◆ Data under study:
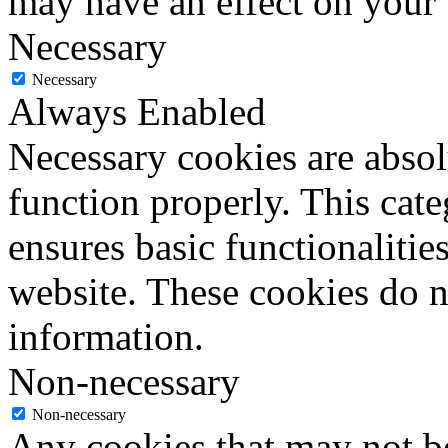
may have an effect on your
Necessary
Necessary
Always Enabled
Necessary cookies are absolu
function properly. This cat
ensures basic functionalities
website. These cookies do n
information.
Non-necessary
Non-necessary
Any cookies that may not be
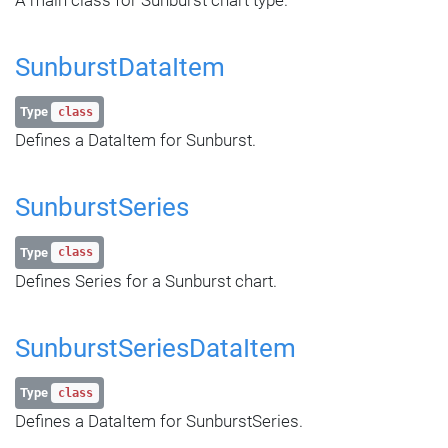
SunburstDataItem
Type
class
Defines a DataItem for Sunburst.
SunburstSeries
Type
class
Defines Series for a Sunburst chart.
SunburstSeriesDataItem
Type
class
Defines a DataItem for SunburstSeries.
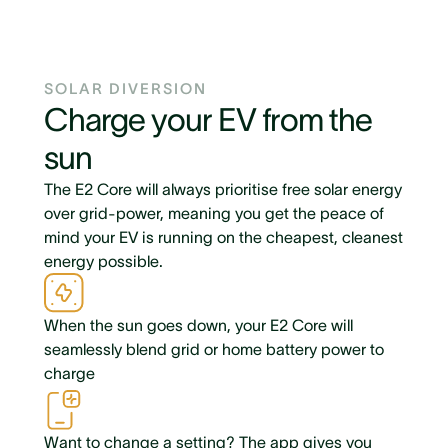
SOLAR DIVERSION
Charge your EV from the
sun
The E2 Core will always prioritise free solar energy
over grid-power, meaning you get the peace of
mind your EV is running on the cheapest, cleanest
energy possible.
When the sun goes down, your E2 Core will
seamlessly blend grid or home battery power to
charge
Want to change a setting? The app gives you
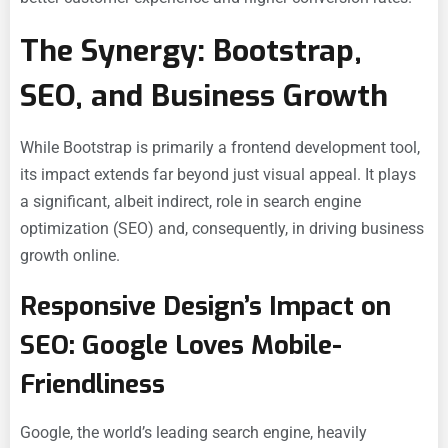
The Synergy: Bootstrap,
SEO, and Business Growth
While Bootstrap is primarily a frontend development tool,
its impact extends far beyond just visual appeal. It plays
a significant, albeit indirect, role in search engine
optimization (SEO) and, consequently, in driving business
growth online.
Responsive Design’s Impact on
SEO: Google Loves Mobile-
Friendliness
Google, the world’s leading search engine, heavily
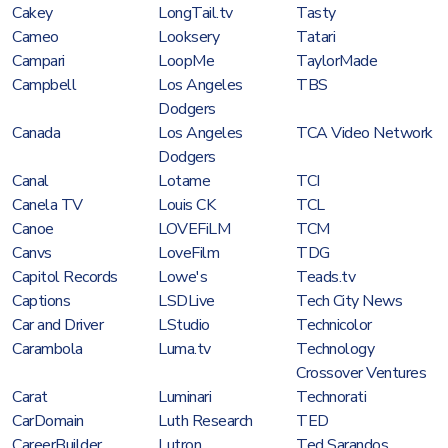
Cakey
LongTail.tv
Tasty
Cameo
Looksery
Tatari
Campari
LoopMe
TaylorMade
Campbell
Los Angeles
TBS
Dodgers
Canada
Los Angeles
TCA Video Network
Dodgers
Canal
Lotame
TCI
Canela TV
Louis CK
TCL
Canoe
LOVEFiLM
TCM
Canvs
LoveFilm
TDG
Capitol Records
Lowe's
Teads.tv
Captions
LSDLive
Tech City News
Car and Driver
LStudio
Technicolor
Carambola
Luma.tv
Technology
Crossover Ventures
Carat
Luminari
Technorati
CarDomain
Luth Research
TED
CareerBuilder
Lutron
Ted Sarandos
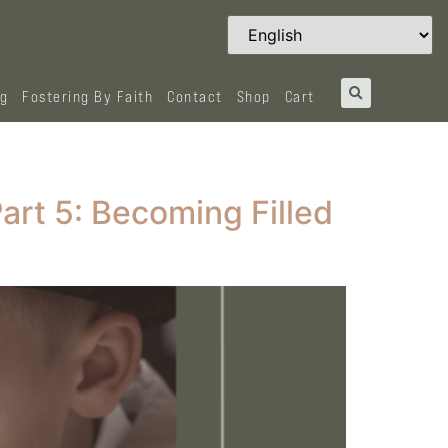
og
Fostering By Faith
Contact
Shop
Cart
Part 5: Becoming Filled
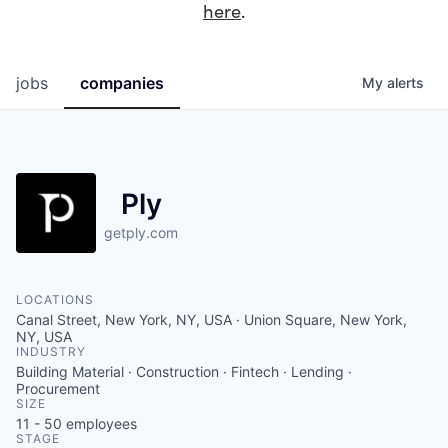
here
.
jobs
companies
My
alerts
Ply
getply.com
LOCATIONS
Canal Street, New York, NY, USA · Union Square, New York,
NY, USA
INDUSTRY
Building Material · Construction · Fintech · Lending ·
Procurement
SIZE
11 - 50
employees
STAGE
...
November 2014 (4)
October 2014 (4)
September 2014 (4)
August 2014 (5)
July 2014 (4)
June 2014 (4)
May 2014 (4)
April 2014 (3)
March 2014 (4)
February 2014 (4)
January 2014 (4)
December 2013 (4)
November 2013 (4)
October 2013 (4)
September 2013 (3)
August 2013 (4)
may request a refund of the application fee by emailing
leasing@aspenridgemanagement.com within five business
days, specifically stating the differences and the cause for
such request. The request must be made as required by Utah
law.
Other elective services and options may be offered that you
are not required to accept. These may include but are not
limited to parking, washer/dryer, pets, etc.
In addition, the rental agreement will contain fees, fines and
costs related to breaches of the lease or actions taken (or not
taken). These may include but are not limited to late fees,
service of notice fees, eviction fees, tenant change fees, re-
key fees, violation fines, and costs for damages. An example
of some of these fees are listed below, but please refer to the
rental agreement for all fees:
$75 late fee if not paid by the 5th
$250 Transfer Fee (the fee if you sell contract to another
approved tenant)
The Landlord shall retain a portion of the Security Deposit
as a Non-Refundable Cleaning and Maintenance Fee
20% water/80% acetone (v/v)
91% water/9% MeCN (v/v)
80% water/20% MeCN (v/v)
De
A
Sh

◆ Exercise description:
What is the number of lines in the records that contain "Core"? Give that number only.

◆ Written answer:
2